Ms Harney had many battles with frontline health staff, not least nurses, who engaged in 44 days of strike action prior to her re-election as health minister in 2007. In May 2006, the Irish Nurses Organisation unanimously passed a motion of no confidence in Ms Harney. However, they do acknowledge her support in the introduction of nurse prescribers.

She also did battle with consultants with whom she agreed a lucrative new contract. It meant an extended working week and greater availability at the weekends but it came at substantial cost to the public purse.

Some of the heaviest criticism levelled at the minister came on foot of several cancer misdiagnosis scandals. She was also lambasted for withdrawing automatic entitlement to a medical card for the over 70s and for investing so heavily in the National Treatment Purchase Fund when public hospitals were starved of cash.
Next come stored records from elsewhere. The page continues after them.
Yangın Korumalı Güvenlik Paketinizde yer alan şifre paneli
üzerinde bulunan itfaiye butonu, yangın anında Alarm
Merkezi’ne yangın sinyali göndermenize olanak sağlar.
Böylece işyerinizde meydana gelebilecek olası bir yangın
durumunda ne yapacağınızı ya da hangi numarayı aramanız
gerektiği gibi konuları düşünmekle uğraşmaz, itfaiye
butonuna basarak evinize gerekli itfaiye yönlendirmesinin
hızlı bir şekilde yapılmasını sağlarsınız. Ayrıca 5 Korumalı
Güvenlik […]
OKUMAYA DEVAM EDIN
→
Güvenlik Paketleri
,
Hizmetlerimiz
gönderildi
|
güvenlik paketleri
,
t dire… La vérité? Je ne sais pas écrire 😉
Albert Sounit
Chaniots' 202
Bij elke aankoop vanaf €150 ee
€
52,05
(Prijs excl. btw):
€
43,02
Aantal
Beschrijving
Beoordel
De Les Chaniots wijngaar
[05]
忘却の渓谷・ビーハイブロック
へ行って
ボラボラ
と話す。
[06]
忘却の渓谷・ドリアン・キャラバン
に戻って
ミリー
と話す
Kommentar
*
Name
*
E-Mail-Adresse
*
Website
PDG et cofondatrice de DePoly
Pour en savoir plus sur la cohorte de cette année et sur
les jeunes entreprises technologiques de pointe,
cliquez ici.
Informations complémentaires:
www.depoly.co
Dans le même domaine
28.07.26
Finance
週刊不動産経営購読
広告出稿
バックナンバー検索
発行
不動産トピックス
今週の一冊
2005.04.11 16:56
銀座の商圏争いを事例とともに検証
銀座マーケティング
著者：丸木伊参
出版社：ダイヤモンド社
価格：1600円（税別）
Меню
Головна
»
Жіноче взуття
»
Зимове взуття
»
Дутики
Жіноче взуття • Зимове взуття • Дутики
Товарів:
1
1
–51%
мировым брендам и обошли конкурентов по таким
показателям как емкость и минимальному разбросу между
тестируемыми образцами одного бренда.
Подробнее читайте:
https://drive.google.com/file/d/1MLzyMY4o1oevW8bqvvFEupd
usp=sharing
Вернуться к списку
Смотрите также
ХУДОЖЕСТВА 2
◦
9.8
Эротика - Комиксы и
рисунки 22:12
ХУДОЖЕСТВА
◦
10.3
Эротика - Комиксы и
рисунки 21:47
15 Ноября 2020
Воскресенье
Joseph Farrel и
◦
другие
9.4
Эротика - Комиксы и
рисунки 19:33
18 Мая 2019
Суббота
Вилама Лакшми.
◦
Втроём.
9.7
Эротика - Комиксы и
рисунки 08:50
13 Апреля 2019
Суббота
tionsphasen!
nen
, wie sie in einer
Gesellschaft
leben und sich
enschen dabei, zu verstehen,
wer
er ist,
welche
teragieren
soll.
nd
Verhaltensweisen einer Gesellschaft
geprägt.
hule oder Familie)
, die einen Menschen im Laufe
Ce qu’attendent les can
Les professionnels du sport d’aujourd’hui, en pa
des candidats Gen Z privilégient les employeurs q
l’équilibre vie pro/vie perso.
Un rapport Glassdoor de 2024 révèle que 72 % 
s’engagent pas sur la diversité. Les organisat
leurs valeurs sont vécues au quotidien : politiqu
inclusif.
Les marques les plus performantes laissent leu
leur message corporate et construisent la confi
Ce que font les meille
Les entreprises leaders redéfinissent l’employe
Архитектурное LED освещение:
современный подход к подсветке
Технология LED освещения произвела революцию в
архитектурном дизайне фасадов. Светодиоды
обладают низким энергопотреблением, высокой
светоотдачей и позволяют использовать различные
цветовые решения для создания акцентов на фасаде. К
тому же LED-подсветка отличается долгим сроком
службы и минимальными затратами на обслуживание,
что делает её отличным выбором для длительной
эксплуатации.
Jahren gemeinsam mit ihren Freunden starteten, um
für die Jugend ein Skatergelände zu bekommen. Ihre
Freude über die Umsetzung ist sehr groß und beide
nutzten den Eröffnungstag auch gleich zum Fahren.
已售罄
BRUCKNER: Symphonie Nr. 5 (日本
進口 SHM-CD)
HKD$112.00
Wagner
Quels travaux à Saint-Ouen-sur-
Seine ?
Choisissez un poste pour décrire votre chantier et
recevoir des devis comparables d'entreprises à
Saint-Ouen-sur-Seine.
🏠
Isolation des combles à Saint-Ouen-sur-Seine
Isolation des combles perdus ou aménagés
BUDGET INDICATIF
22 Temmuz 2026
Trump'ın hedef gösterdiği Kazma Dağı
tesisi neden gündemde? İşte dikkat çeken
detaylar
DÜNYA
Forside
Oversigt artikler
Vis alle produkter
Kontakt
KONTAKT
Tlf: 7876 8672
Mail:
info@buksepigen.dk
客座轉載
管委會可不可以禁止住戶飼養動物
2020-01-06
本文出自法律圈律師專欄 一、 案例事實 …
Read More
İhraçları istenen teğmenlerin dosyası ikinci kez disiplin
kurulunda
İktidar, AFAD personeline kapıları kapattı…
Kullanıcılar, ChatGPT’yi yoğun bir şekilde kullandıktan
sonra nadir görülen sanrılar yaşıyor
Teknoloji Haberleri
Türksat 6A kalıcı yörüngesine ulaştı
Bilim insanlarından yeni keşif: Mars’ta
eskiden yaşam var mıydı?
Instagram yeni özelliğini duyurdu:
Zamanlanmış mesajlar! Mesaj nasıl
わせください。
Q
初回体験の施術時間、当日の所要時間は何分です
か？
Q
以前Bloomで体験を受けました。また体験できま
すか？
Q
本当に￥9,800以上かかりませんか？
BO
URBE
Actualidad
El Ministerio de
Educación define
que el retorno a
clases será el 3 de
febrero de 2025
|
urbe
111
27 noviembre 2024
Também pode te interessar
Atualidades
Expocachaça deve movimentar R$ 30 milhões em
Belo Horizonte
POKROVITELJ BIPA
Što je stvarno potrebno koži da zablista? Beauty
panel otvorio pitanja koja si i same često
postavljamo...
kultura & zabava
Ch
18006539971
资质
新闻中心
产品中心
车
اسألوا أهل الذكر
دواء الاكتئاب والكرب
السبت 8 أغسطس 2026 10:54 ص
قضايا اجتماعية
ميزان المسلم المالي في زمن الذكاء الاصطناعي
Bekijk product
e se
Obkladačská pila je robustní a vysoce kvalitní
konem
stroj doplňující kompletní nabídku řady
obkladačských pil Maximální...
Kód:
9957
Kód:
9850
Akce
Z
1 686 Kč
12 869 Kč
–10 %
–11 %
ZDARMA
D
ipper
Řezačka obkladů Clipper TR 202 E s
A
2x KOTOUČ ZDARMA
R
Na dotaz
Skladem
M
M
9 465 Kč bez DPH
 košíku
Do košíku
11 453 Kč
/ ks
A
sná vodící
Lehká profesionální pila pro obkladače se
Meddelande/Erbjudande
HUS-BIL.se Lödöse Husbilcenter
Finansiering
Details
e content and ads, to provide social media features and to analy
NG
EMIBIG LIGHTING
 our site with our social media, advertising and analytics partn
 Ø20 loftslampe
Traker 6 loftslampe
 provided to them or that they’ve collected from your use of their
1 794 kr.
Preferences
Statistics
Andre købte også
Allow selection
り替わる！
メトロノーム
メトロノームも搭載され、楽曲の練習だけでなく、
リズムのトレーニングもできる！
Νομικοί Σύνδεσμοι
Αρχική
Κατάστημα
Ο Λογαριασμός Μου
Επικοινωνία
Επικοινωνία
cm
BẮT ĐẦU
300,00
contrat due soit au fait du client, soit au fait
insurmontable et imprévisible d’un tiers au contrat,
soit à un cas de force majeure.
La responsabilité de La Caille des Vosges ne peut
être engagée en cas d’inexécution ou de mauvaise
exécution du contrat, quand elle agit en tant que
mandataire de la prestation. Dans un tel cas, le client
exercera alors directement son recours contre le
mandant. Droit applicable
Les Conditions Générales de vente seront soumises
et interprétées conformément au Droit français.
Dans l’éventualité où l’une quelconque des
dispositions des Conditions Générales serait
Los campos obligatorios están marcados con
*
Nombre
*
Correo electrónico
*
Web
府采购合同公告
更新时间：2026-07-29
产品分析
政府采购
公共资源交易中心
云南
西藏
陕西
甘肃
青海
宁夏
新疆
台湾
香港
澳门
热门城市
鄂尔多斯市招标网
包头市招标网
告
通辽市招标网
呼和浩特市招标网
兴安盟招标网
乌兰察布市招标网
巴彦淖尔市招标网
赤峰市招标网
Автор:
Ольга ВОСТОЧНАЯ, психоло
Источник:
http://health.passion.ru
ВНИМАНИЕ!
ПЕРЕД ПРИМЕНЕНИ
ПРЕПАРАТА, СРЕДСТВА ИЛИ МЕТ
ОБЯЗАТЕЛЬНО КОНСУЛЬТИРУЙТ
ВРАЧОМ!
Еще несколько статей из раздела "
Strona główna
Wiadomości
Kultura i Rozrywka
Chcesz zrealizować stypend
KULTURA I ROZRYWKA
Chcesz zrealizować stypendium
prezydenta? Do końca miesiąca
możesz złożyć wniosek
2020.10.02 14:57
To her credit, she invested heavily in improving patient safety, not least through the establishment of the Health Information and Quality Authority to carry out inspections of nursing homes and children’s care homes. This will be extended to the licensing of acute hospitals in 2012.

The creation of “centres of excellence” for cancer care is another welcome legacy. So too is the establishment of “Fair Deal”, a process that should allow every citizen of the state access nursing home care.

Ms Harney said she enjoyed her portfolio “from a different perspective”. Her life will acquire a very different perspective now she has decided to step down.